▶ _Task item_
Write every record out again exactly as given.

* * * *

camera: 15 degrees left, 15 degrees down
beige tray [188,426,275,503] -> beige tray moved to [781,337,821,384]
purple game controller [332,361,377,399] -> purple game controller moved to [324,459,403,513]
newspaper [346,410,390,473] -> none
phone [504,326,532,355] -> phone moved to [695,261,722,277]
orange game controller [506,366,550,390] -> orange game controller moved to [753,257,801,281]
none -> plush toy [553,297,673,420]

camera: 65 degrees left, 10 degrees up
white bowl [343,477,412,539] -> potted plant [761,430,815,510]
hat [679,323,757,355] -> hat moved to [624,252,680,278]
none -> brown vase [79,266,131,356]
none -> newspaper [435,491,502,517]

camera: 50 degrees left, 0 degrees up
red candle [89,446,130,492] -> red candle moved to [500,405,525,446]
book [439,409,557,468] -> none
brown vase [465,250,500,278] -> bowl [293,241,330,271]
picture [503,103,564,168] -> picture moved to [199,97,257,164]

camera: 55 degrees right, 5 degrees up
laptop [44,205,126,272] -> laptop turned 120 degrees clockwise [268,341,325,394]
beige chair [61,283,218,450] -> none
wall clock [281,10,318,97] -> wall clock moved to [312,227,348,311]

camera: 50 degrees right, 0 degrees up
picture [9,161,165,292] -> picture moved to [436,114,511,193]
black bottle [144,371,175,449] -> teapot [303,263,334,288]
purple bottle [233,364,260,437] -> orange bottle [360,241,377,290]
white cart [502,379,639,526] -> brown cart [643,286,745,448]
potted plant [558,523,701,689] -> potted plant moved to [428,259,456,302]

* * * *

▶ _Answer below_
camera: 15 degrees left, 15 degrees down
beige tray [188,426,275,503] -> beige tray moved to [781,337,821,384]
purple game controller [332,361,377,399] -> purple game controller moved to [324,459,403,513]
newspaper [346,410,390,473] -> none
phone [504,326,532,355] -> phone moved to [695,261,722,277]
orange game controller [506,366,550,390] -> orange game controller moved to [753,257,801,281]
none -> plush toy [553,297,673,420]

camera: 65 degrees left, 10 degrees up
white bowl [343,477,412,539] -> potted plant [761,430,815,510]
hat [679,323,757,355] -> hat moved to [624,252,680,278]
none -> brown vase [79,266,131,356]
none -> newspaper [435,491,502,517]

camera: 50 degrees left, 0 degrees up
red candle [89,446,130,492] -> red candle moved to [500,405,525,446]
book [439,409,557,468] -> none
brown vase [465,250,500,278] -> bowl [293,241,330,271]
picture [503,103,564,168] -> picture moved to [199,97,257,164]

camera: 55 degrees right, 5 degrees up
laptop [44,205,126,272] -> laptop turned 120 degrees clockwise [268,341,325,394]
beige chair [61,283,218,450] -> none
wall clock [281,10,318,97] -> wall clock moved to [312,227,348,311]

camera: 50 degrees right, 0 degrees up
picture [9,161,165,292] -> picture moved to [436,114,511,193]
black bottle [144,371,175,449] -> teapot [303,263,334,288]
purple bottle [233,364,260,437] -> orange bottle [360,241,377,290]
white cart [502,379,639,526] -> brown cart [643,286,745,448]
potted plant [558,523,701,689] -> potted plant moved to [428,259,456,302]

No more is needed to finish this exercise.